Tuesday, June 27, 2017

Division of Duties - Payroll Preparation and Approving Employee Time Charges

Internal Controls are a critical component of nearly every financial transaction, practice, or procedure. Yesterday we discussed a control regarding the division of duties between those who have responsibility for meeting budgets and those responsible for approving time and attendance records (see Division of Duties - Responsibility for Meeting Budgets and Approving Employee Time Charges). Today we want to discuss another internal control related to labor costs - creating a division of duties between those approving time and attendance records and those responsible for the preparation and distribution of payroll.

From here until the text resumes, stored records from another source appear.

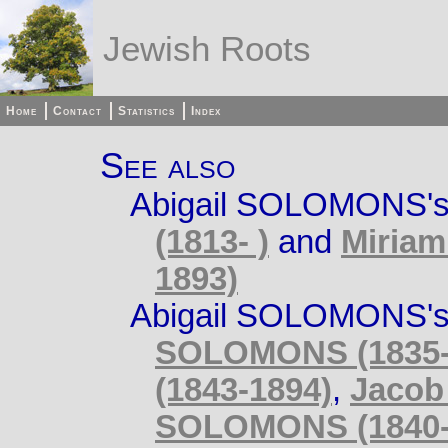
Jewish Roots
Home
Contact
Statistics
Index
See also
Abigail SOLOMONS's
(1813- )
and
Miriam
1893)
Abigail SOLOMONS's 
SOLOMONS (1835-
(1843-1894)
,
Jacob
SOLOMONS (1840-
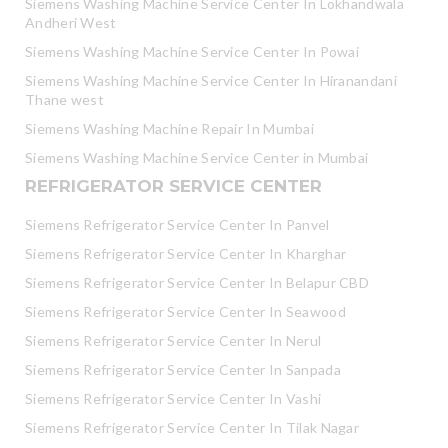
Siemens Washing Machine Service Center In Lokhandwala
Andheri West
Siemens Washing Machine Service Center In Powai
Siemens Washing Machine Service Center In Hiranandani
Thane west
Siemens Washing Machine Repair In Mumbai
Siemens Washing Machine Service Center in Mumbai
REFRIGERATOR SERVICE CENTER
Siemens Refrigerator Service Center In Panvel
Siemens Refrigerator Service Center In Kharghar
Siemens Refrigerator Service Center In Belapur CBD
Siemens Refrigerator Service Center In Seawood
Siemens Refrigerator Service Center In Nerul
Siemens Refrigerator Service Center In Sanpada
Siemens Refrigerator Service Center In Vashi
Siemens Refrigerator Service Center In Tilak Nagar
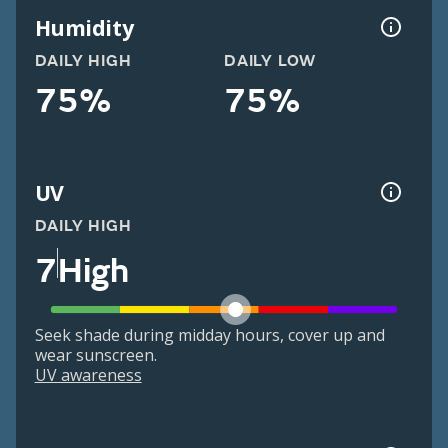
Humidity
DAILY HIGH
DAILY LOW
75%
75%
UV
DAILY HIGH
7
High
Seek shade during midday hours, cover up and
wear sunscreen.
UV awareness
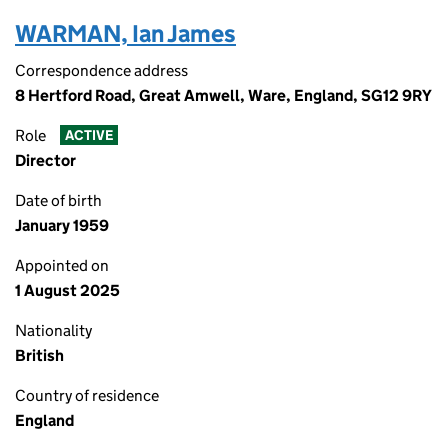
WARMAN, Ian James
Correspondence address
8 Hertford Road, Great Amwell, Ware, England, SG12 9RY
Role
ACTIVE
Director
Date of birth
January 1959
Appointed on
1 August 2025
Nationality
British
Country of residence
England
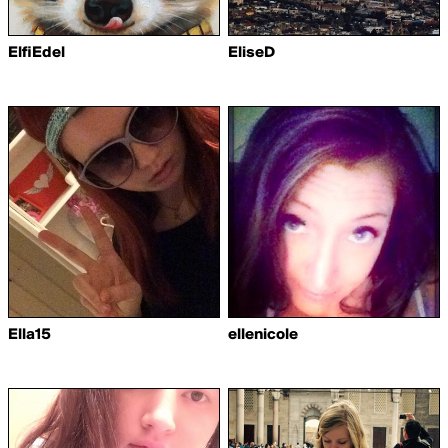
ElfiEdel
EliseD
Ella15
ellenicole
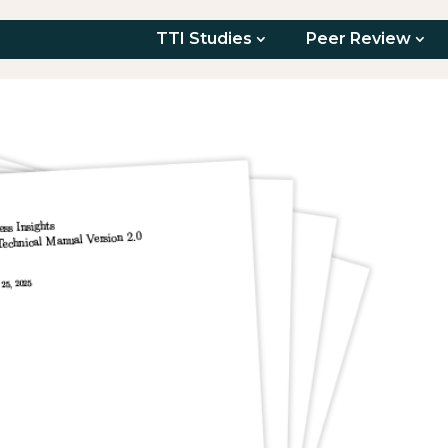
TTI Studies
Peer Review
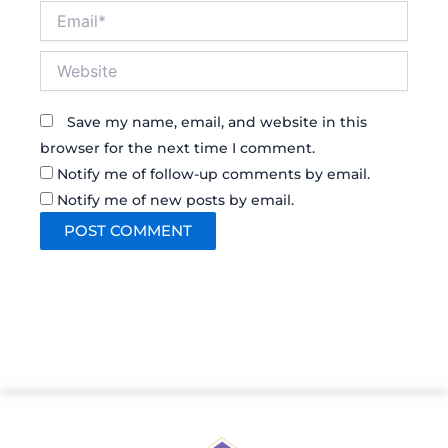
Email*
Website
Save my name, email, and website in this
browser for the next time I comment.
Notify me of follow-up comments by email.
Notify me of new posts by email.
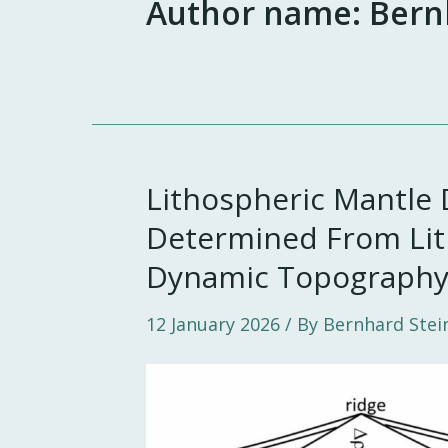
Author name: Bern
Lithospheric Mantle 
Determined From Lit
Dynamic Topograph
12 January 2026
/ By Bernhard Stei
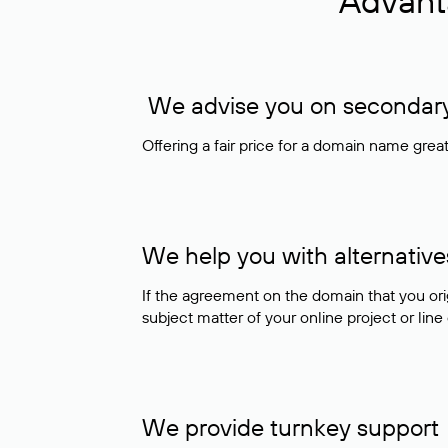
Advant
We advise you on secondary 
Offering a fair price for a domain name gre
We help you with alternative
If the agreement on the domain that you ori
subject matter of your online project or line
We provide turnkey support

As a general rule, contractors should have procedures to provide reasonable assurance that payrolls are prepared by persons independent of those responsible for the timekeeping operation and actual payroll payment.

These procedures should ensure that there is a segregation of responsibilities between timekeeping and payroll. These procedures are necessary to reduce the opportunity for any person to be in a position to both perpetrate and conceal errors or irregularities such as fictitious employees, improper time charges, etc.

A number of years ago, there was a major scandal involving a base maintenance contractor with a cost-type contract. Turned out that the contractor's payrolls were completely fabricated. And these payroll records were the basis for claiming reimbursement from the Government. Not only were fictitious employees on the payroll (the number of employees were overstated by 40 percent) but the rates of pay for the "real" employees were overstated as well. The fraud was uncovered by auditors asking the right questions during a labor floorcheck. Although this fraud was orchestrated by top management, it illustrates where a lack of internal controls can result in overstated costs to the Government and why the Government is so keen on ensuring adequate internal controls.

As we noted yesterday, very small contractors are not going to have sufficient personnel to ensure segregation (or division) of duties in all areas. Contractors (with the Government's "help" at times) are going to have to decide which controls are most important and work to enhance those. From the Government's perspective, controls dealing with labor are always important. We'll explain why tomorrow.